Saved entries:
<<<<
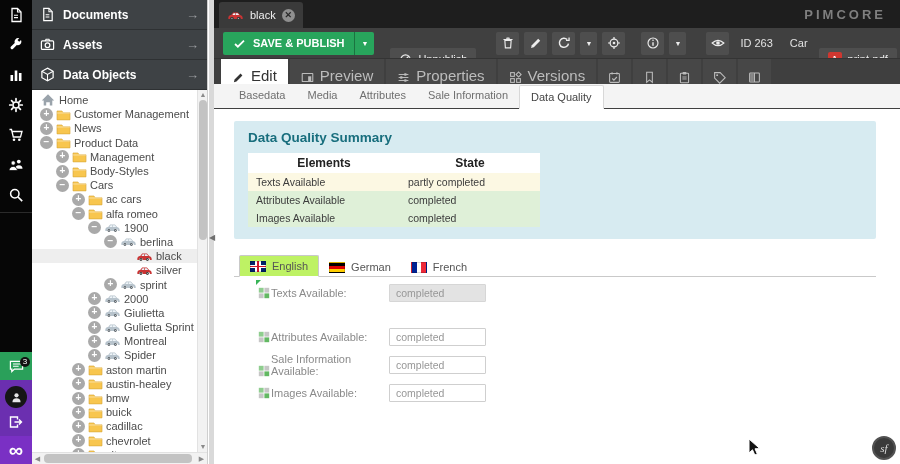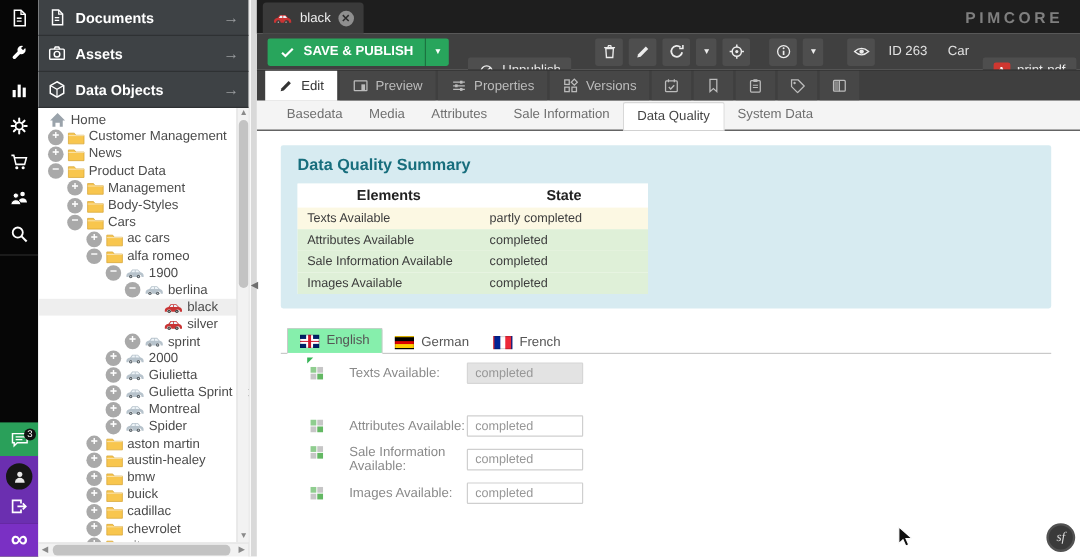--- a/index.html
+++ b/index.html
@@ -56,21 +56,21 @@
   .btn-save .seg2 { width:20px; display:flex; align-items:center; justify-content:center; border-left:1px solid rgba(0,0,0,.3); font-size:7px; }
   .btn-dark { display:flex; align-items:center; gap:6px; height:23px; background:#4e4e4e; border-radius:2px; padding:0 9px; color:#ececec; font-size:11px; cursor:pointer;margin-top:32px; }
   .ibtn { width:23px; height:23px; background:#4e4e4e; border-radius:2px; display:flex; align-items:center; justify-content:center; color:#ececec; cursor:pointer; }
   .ibtn svg { width:14px; height:14px; }
   .ibtn.narrow { width:17px; font-size:7px; }
   .tb-text { color:#e2e2e2; font-size:11px; margin:0 6px; }
   .pdf-ic { width:14px; height:14px; background:#cf3730; border-radius:2px; color:#fff; font-size:9px; font-weight:bold; line-height:14px; text-align:center; font-family:"Liberation Serif", serif; }
   .gap6 { width:6px; } .gap10 { width:10px; }
 
   .tabs2 { height:26px; background:#3f3f3f; border-top:1px solid #343434; display:flex; align-items:stretch; padding-left:7px; gap:2px; }
-  .etab { display:flex; align-items:center; gap:6px; padding:0 11px; background:#474747; color:#bcbcbc; font-size:11px; cursor:pointer; }
+  .etab { display:flex; align-items:flex-end; gap:6px; padding:0 11px; background:#474747; color:#bcbcbc; font-size:15px; cursor:pointer; }
   .etab svg { width:13px; height:13px; }
   .etab.active { background:#ffffff; color:#333; }
   .etab.icon-only { padding:0 10px; }
 
   .content { flex:1; background:#fff; display:flex; flex-direction:column; min-height:0; }
   .subtabs { height:25px; background:#f4f4f4; border-bottom:1px solid #404040; display:flex; align-items:flex-end; padding-left:14px; }
   .stab { font-size:11px; color:#6f6f6f; padding:0 11px; line-height:23px; height:24px; cursor:pointer; }
   .stab.active { background:#fff; border:1px solid #d8d8d8; border-bottom:1px solid #fff; margin-bottom:-1px; color:#444; border-radius:2px 2px 0 0; }
 
   .body-area { padding:12px 0 0 20px; flex:1; }
@@ -78,34 +78,34 @@
   .dq-title { color:#186e7d; font-size:13.5px; font-weight:bold; margin-bottom:8px; }
   table.dq { border-collapse:collapse; width:292px; background:#fff; }
   table.dq th { text-align:center; font-size:12px; color:#222; padding:3px 8px; background:#fff; }
   table.dq td { font-size:10.5px; color:#3c3c3c; padding:3px 8px; }
   table.dq td:first-child, table.dq th:first-child { width:152px; }
   tr[data-status="warning"] { background:#fcf8e3; }
   tr[data-status="success"] { background:#dff0d8; }
 
   .lang-tabs { margin:16px 22px 0 0; border-bottom:1px solid #c9c9c9; width:642px; display:flex; align-items:flex-end; padding-left:5px; }
   .ltab { display:flex; align-items:center; gap:6px; font-size:11px; color:#555; padding:4px 10px; cursor:pointer; margin-bottom:-1px; }
-  .ltab.active { background:#86efac; border:1px solid #c9c9c9; border-bottom:1px solid #fff; border-radius:2px 2px 0 0;justify-content:flex-end; }
+  .ltab.active { background:#bef264; border:1px solid #c9c9c9; border-bottom:1px solid #fff; border-radius:2px 2px 0 0;justify-content:flex-end; }
   .flag { width:16px; height:11px; display:inline-block; border:1px solid rgba(0,0,0,.15); }
   .flag-uk { background-color:#012169;
     background-image:
       linear-gradient(0deg, transparent 42%, #cf142b 42%, #cf142b 58%, transparent 58%),
       linear-gradient(90deg, transparent 42%, #cf142b 42%, #cf142b 58%, transparent 58%),
       linear-gradient(0deg, transparent 30%, #fff 30%, #fff 70%, transparent 70%),
       linear-gradient(90deg, transparent 32%, #fff 32%, #fff 68%, transparent 68%); }
   .flag-de { background:linear-gradient(#000 33%, #d00 33%, #d00 66%, #ffce00 66%); }
   .flag-fr { background:linear-gradient(90deg, #002395 33%, #fff 33%, #fff 66%, #ed2939 66%); }
 
   .form { margin:7px 0 0 24px; }
   .frow { display:flex; align-items:center; position:relative; }
-  .frow .lblwrap { width:131px; display:flex; align-items:flex-start; gap:21px; }
+  .frow .lblwrap { width:131px; display:flex; align-items:flex-end; gap:1px; }
   .frow label { font-size:11px; color:#8a8a8a; }
   .frow input { width:97px; height:18px; border:1px solid #cfcfcf; border-radius:1px; font-size:10.5px; color:#979797; padding:0 6px; font-family:"Liberation Sans", sans-serif; background:#fff; }
   .frow input[disabled] { background:#e3e3e3; border-color:#d6d6d6; }
   .frow.dirty::before { content:""; position:absolute; left:-2px; top:-4px; width:0; height:0; border-top:5px solid #37b457; border-right:5px solid transparent; }
   .m-r1 { margin-top:7px; } .m-r2 { margin-top:26px; } .m-r3 { margin-top:7px; } .m-r4 { margin-top:7px; }
 
   
   .cursor { position:absolute; left:748px; top:438px; z-index:50; }
   .sf-badge { position:absolute; right:4px; bottom:4px; width:24px; height:24px; border-radius:50%; background:#3a3a3a; border:2px solid #525252; color:#dcdcdc; display:flex; align-items:center; justify-content:center; font-family:"Liberation Serif", serif; font-style:italic; font-size:11px; z-index:50; cursor:pointer; }
 </style>
@@ -754,44 +754,39 @@
         </div>
       </div>
 
     <div class="content">
       <div class="subtabs" id="subtabs">
           <div class="stab">Basedata</div>
           <div class="stab">Media</div>
           <div class="stab">Attributes</div>
           <div class="stab">Sale Information</div>
           <div class="stab active">Data Quality</div>
-          <div class="stab">System Data</div>
         </div>
 
       <div class="body-area">
         <div class="dq-panel">
           <div class="dq-title">Data Quality Summary</div>
           <table class="dq">
             <thead>
                 <tr>
               <th>Elements</th>
               <th>State</th>
             </tr>
               </thead>
             <tbody id="dq-rows">
                 <tr data-status="warning">
                   <td>Texts Available</td>
                   <td>partly completed</td>
                 </tr>
                 <tr data-status="success">
                   <td>Attributes Available</td>
-                  <td>completed</td>
-                </tr>
-                <tr data-status="success">
-                  <td>Sale Information Available</td>
                   <td>completed</td>
                 </tr>
                 <tr data-status="success">
                   <td>Images Available</td>
                   <td>completed</td>
                 </tr>
               </tbody>
           </table>
         </div>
>>>>
** Aim of the exercise **
State how many lines in the entries hold "rgba", please, with no other words.

** Exercise result **
2